Basically, you can read *n2 as "the thing that n2 is pointing at".

The thing that n2 is pointing at is a node, and the sizeof a node is 8. Simple as that... it doesn't matter whether it's been allocated or not: the type of the thing that n2 is pointing at is a node, and the size of a node is 8.

Answer 2

When you do *n2, where n2 is defined as node* n2 you are basically telling it to read the data at the address n2 as if it had the type node.

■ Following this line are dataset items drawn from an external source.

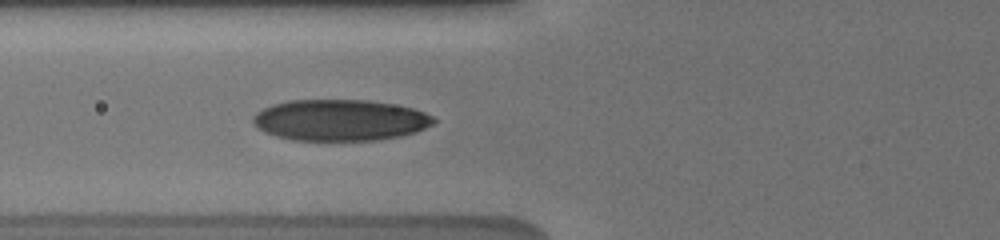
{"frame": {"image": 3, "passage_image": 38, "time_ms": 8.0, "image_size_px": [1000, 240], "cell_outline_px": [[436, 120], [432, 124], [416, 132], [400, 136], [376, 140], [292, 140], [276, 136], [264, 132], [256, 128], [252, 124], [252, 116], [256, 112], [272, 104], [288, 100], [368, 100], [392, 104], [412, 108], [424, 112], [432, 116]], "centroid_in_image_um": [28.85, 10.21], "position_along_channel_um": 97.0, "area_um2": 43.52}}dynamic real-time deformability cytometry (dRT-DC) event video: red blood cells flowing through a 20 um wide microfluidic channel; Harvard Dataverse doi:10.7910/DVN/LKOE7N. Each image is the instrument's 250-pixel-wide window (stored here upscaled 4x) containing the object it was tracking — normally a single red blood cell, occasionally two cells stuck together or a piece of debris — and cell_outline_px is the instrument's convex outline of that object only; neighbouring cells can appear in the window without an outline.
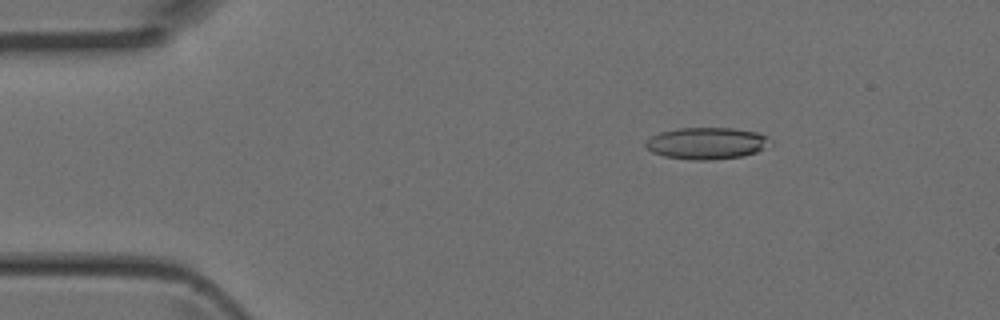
{"species": "Egyptian fruit bat (a non-hibernating species)", "species_latin": "Rousettus aegyptiacus", "temperature_condition": "room temperature", "stored_images_in_passage": 3, "camera_frame_rate_fps": 3000, "um_per_image_px": 0.085, "animal": {"sex": "female"}, "frame": {"image": 1, "passage_image": 2, "time_ms": 0.333, "image_size_px": [1000, 320], "cell_outline_px": [[772, 144], [756, 152], [740, 156], [712, 160], [692, 160], [664, 156], [652, 152], [644, 144], [644, 140], [660, 132], [676, 128], [732, 128], [760, 132], [772, 140]], "centroid_in_image_um": [60.07, 12.17], "position_along_channel_um": 24.9, "area_um2": 23.24}}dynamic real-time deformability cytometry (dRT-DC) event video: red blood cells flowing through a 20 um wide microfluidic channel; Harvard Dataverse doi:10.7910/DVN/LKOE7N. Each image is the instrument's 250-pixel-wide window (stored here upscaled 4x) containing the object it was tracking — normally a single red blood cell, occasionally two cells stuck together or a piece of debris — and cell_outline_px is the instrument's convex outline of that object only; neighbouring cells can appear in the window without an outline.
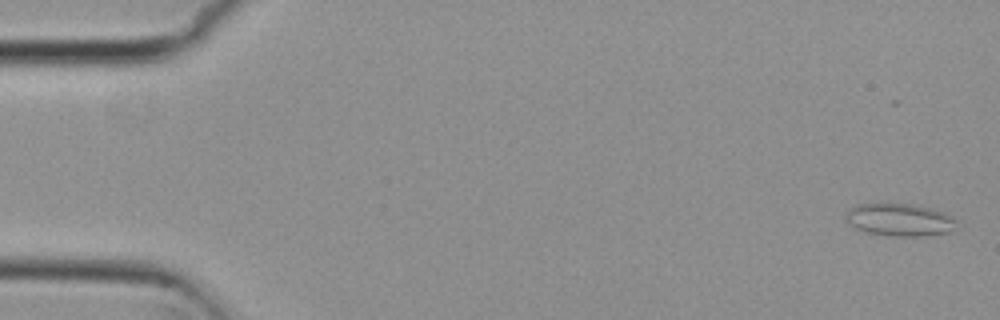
{"species": "common noctule bat (a hibernating species)", "species_latin": "Nyctalus noctula", "temperature_condition": "cold", "stored_images_in_passage": 55, "camera_frame_rate_fps": 3000, "um_per_image_px": 0.085, "animal": {"sex": "female", "body_mass_g": 29.2, "forearm_length_mm": 56.3}, "frame": {"image": 1, "passage_image": 2, "time_ms": 0.333, "image_size_px": [1000, 320], "cell_outline_px": [[956, 220], [952, 232], [924, 236], [892, 236], [868, 232], [856, 228], [844, 220], [844, 216], [856, 204], [912, 204], [944, 212]], "centroid_in_image_um": [76.47, 18.69], "position_along_channel_um": 8.5, "area_um2": 20.81}}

It does not matter what is written on that address. Consider adding these lines to your example:

void *n3 = n2; // copies the address, but no information about the data there
int *n4 = (int *)n3; // again, copies the address

sizeof(*n4) returns sizeof(int)

So basically, to summarize, if you have:

X* a;
sizeof(a); // will always return 4, the size of a pointer
sizeof(*a); // will always return sizeof(X), no matter if the address is set.

Answer 3

You need to understand two things:

First, what's the type of *n2? The type of n2 is a pointer to node, so the type of *n2 is node.

Second, you are right n2 is a danging pointer, it doesn't point to a valid place, but the magic of sizeof is, it's a compile time operator (except when the operand is a C99 variable length array), sizeof(*n2) is evaluated as the same as sizeof(node) in compilation time.